From the line with "right eye: (324, 328)" down to the final line of the records below, retype everything exactly and leave out the rest.
....
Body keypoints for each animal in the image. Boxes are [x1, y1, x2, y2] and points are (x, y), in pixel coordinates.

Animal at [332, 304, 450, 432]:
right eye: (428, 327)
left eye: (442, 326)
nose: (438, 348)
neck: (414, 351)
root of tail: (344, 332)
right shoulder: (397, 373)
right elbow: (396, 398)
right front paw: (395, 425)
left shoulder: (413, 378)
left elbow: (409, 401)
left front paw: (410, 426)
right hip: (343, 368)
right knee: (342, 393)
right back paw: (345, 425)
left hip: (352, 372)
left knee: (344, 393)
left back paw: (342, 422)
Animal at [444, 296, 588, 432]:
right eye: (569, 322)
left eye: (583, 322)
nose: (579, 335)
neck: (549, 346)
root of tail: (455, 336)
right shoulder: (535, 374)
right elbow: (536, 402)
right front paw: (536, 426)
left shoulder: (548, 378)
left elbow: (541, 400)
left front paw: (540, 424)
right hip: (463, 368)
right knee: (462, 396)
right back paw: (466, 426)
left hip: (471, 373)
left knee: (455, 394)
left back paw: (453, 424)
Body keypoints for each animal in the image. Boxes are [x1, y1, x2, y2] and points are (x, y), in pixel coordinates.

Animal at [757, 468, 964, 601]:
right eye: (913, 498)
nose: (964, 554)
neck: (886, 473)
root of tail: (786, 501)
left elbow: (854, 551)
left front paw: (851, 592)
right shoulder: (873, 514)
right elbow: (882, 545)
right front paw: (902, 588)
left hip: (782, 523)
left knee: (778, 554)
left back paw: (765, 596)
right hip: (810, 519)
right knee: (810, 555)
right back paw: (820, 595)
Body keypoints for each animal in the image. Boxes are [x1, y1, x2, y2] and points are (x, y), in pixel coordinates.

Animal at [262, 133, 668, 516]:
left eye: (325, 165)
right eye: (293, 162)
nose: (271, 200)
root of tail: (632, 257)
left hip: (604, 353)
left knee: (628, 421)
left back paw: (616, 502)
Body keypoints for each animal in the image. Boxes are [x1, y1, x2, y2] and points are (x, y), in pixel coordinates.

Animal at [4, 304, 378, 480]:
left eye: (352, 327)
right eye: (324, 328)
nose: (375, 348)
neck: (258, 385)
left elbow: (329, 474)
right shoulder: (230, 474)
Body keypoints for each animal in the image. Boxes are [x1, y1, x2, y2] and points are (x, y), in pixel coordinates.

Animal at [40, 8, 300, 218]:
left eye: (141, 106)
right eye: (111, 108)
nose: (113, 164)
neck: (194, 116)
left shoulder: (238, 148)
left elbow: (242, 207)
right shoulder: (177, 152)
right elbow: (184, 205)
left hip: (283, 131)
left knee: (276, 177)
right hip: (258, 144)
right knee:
....
ANSWER SECTION ▸
right eye: (324, 328)
nose: (375, 348)
neck: (258, 385)
left elbow: (329, 474)
right shoulder: (230, 474)
Body keypoints for each animal in the image. Boxes are [x1, y1, x2, y2] and points are (x, y), in pixel coordinates.

Animal at [40, 8, 300, 218]:
left eye: (141, 106)
right eye: (111, 108)
nose: (113, 164)
neck: (194, 116)
left shoulder: (238, 148)
left elbow: (242, 207)
right shoulder: (177, 152)
right elbow: (184, 205)
left hip: (283, 131)
left knee: (276, 177)
right hip: (258, 144)
right knee:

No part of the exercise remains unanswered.